How are we supposed to make buildings more environmental? During the visit from Hamburg we have been working together to answer this question. We have been visiting schools, recycling centres, student apartments and environmental shops. In this report we will compare certain aspects of environmental buildings in Hamburg and Bergen, as well as explaining different energy-saving systems in Bergen.
During our stay we went to the Student Apartments in Grønneviksøren. These apartments may room as much as 727 people, and have parking slots for 360 bikes, and no parking slots for cars, which means that the students living here will have to use their bike or public transportation. These apartments are very energy efficient. In addition to the very efficient isolation, these apartments are also connected to the water heating network and a garbage tunnel network. The only problem with these apartments is that they are quite expensive due to several delays and stability problems during the construction.
In the past the student apartments in Hamburg were rentable for everybody and located in all parts of the city. Today, finding a rentable apartment is hard for students in Hamburg, and most of the apartments are located close to the university. Present, the student apartments are only located in special parts of city eg. Like Rotherbaum and Grindel. The student apartments are not as environmental as in Bergen because the buildings have to be cheap, to keep them rentable.
We have also visited the recycling centre in Rådalen. The waste to energy – plant there is owned by BIR (Bergen Intekommunale Renovasjonsselskap). BIR is responsible for collecting garbage in 9 municipalities in Hordaland, including Bergen. The plant produces energy by using the heat created when burning garbage to vaporize water. When vaporized, the water expands and the resulting pressure is used to create motion in a turbine, which generates electricity. After moving through the turbine, the still hot steam is used to heat water, which is then sent through isolated tubes to buildings in Bergen. Examples of buildings connected to this water heating network, are Haukeland Hospital, BHG and the student apartments in Grønneviksøren.

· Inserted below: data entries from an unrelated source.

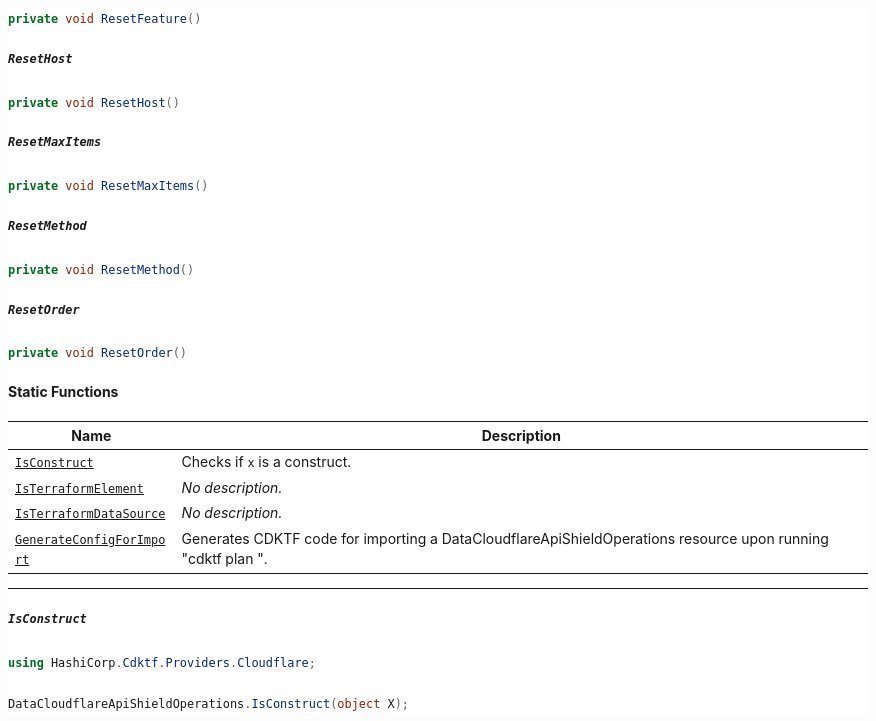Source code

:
 ```csharp
private void ResetFeature()
```

##### `ResetHost` <a name="ResetHost" id="@cdktf/provider-cloudflare.dataCloudflareApiShieldOperations.DataCloudflareApiShieldOperations.resetHost"></a>

```csharp
private void ResetHost()
```

##### `ResetMaxItems` <a name="ResetMaxItems" id="@cdktf/provider-cloudflare.dataCloudflareApiShieldOperations.DataCloudflareApiShieldOperations.resetMaxItems"></a>

```csharp
private void ResetMaxItems()
```

##### `ResetMethod` <a name="ResetMethod" id="@cdktf/provider-cloudflare.dataCloudflareApiShieldOperations.DataCloudflareApiShieldOperations.resetMethod"></a>

```csharp
private void ResetMethod()
```

##### `ResetOrder` <a name="ResetOrder" id="@cdktf/provider-cloudflare.dataCloudflareApiShieldOperations.DataCloudflareApiShieldOperations.resetOrder"></a>

```csharp
private void ResetOrder()
```

#### Static Functions <a name="Static Functions" id="Static Functions"></a>

| **Name** | **Description** |
| --- | --- |
| <code><a href="#@cdktf/provider-cloudflare.dataCloudflareApiShieldOperations.DataCloudflareApiShieldOperations.isConstruct">IsConstruct</a></code> | Checks if `x` is a construct. |
| <code><a href="#@cdktf/provider-cloudflare.dataCloudflareApiShieldOperations.DataCloudflareApiShieldOperations.isTerraformElement">IsTerraformElement</a></code> | *No description.* |
| <code><a href="#@cdktf/provider-cloudflare.dataCloudflareApiShieldOperations.DataCloudflareApiShieldOperations.isTerraformDataSource">IsTerraformDataSource</a></code> | *No description.* |
| <code><a href="#@cdktf/provider-cloudflare.dataCloudflareApiShieldOperations.DataCloudflareApiShieldOperations.generateConfigForImport">GenerateConfigForImport</a></code> | Generates CDKTF code for importing a DataCloudflareApiShieldOperations resource upon running "cdktf plan <stack-name>". |

---

##### `IsConstruct` <a name="IsConstruct" id="@cdktf/provider-cloudflare.dataCloudflareApiShieldOperations.DataCloudflareApiShieldOperations.isConstruct"></a>

```csharp
using HashiCorp.Cdktf.Providers.Cloudflare;

DataCloudflareApiShieldOperations.IsConstruct(object X);
```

A large amount of ashes are produced when burning garbage. These ashes contain large amounts of metal and melted glass. These materials are separated from the ashes and recycled. Several poisonous and polluting gasses and large amounts of hazardous particles are released into the air when burning the garbage. The waste to energy plant has one of the most effective air cleaning systems in the world. The first step of the cleaning process is adding ammonia to the smoke. The dangerous NOx gasses in the smoke will then react with the ammonia, leaving water and nitrogen gas. After this lime (note: note citrus fruit) and active carbon is added to the smoke. Heavy metals in the smoke are “captured” by the large surface of the active carbon, and different types of acid react with the limestone. The remaining dust is the filtered. In the end the air is showered with water. Simple but effectively, the last remaining pollution is captured by the water, which is easier to clean. The filtered limestone and active carbon as well as the ashes not recycled is sent to an island outside Oslo and stored beneath the surface.

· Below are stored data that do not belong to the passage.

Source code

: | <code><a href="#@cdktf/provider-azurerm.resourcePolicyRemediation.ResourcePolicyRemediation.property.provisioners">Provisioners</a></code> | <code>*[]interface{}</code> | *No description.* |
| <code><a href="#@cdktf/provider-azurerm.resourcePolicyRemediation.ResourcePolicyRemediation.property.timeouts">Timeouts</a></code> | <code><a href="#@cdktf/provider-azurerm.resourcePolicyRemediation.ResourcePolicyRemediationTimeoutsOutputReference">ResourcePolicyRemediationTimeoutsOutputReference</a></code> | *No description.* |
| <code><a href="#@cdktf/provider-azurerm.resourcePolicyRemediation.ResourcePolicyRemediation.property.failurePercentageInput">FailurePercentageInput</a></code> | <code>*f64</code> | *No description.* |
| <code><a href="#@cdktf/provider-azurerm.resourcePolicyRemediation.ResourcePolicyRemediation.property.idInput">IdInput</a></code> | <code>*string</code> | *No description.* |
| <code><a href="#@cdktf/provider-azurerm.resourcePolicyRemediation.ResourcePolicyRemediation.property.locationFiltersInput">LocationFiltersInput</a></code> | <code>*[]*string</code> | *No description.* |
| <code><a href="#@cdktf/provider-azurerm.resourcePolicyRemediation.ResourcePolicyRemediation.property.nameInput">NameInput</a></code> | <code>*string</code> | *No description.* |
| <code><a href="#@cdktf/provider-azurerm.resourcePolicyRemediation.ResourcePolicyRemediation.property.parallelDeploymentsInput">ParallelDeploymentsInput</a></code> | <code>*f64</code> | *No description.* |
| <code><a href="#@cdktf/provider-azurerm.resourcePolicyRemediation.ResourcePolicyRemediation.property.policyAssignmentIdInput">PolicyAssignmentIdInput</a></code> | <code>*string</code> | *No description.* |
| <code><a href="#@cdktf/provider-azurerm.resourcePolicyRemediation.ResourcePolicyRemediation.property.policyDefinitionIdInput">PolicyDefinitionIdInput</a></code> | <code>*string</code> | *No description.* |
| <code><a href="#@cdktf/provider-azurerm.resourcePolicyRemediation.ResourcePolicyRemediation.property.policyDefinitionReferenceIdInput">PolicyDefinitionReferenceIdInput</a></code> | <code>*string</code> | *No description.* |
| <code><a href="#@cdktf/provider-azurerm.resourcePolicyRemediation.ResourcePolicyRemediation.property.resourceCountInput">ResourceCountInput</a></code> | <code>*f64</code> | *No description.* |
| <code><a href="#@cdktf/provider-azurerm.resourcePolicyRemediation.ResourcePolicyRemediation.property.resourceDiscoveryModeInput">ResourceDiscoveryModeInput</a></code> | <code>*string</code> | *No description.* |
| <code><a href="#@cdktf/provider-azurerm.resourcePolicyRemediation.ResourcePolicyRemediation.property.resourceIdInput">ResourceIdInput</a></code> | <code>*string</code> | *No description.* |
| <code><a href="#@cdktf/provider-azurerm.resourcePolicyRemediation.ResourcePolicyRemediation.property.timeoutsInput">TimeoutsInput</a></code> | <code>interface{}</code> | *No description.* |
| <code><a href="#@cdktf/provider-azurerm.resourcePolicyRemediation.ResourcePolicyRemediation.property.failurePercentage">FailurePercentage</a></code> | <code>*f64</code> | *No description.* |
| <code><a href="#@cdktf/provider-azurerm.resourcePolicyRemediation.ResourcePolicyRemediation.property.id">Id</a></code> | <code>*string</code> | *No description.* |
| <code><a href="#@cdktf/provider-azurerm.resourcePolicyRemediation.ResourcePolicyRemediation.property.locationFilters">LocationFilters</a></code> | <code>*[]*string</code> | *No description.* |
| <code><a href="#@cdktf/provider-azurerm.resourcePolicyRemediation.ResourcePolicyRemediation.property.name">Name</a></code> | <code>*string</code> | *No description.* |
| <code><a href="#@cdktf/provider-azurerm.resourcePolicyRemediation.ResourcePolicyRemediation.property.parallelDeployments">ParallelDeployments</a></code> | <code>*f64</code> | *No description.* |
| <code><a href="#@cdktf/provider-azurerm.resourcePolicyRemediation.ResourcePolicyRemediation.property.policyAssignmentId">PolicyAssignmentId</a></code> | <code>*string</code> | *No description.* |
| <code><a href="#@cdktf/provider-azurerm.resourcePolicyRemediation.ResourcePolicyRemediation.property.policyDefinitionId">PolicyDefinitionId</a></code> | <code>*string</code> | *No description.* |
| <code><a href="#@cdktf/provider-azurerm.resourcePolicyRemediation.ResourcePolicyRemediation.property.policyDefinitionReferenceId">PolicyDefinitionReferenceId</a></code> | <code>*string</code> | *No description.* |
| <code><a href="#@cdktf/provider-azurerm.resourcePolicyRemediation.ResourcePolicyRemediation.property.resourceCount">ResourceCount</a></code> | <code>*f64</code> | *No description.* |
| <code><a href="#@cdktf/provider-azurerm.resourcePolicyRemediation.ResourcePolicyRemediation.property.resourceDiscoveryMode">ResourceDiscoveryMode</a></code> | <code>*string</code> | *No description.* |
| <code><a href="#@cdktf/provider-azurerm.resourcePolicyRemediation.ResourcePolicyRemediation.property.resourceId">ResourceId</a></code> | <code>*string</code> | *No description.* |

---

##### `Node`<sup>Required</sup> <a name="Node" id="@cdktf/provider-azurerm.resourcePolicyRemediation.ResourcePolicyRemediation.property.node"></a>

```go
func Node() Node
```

The energy consumption of Amalie Skram is reduced due to modern heating and energy saving systems, such as water heating and modern isolation techniques. The advantage using water heating is that heat can be transferred to buildings from local industry. The surplus heat from industrial processes is used to heat water which then is sent through tubes to buildings. These tubes need an effective isolation so that the water keeps warm. Smaller tubes are linking buildings to the main tube. Upon reaching a building, the water is sent through non-isolated tube in walls, floors etc. The heat will then escape from the water into the rooms of the building. In Bergen, heat from the recycling centre BIR is transferred in this way.
At Heinrich-Hertz Schule, solar panels have been placed on the roof to help supply the School with electricity. They are not effective enough to cover the energy consumption of the entire school, but it certainly does its part in lowering the costs and environmental impact. The teachers, as well as the students, are themselves inclined to take measures to save energy when they are at the school.
After working together with the students from Heinrich Hertz Schule, we have learned a lot about projects and political measurers concerning eco-buildings in Bergen. After several excursions and a lot of hard work, we are now able to answer our question. By improving the isolation of new buildings, the energy consumption may be halved. Examples of this are the student apartments in Grønneviksøren. These apartments have an improved isolation reducing the amount of energy used for heating. These apartments are also connected to a garbage tunnel system and are heated through the water heating system, using heat from the waste to energy plant which is sent to the city through isolated tubes. This system is providing heat to many important buildings in Bergen, including BHG. The electricity that would otherwise be used for heating may now be used for other purposes. The local government are making these eco-building projects possible by supporting environment-friendly projects.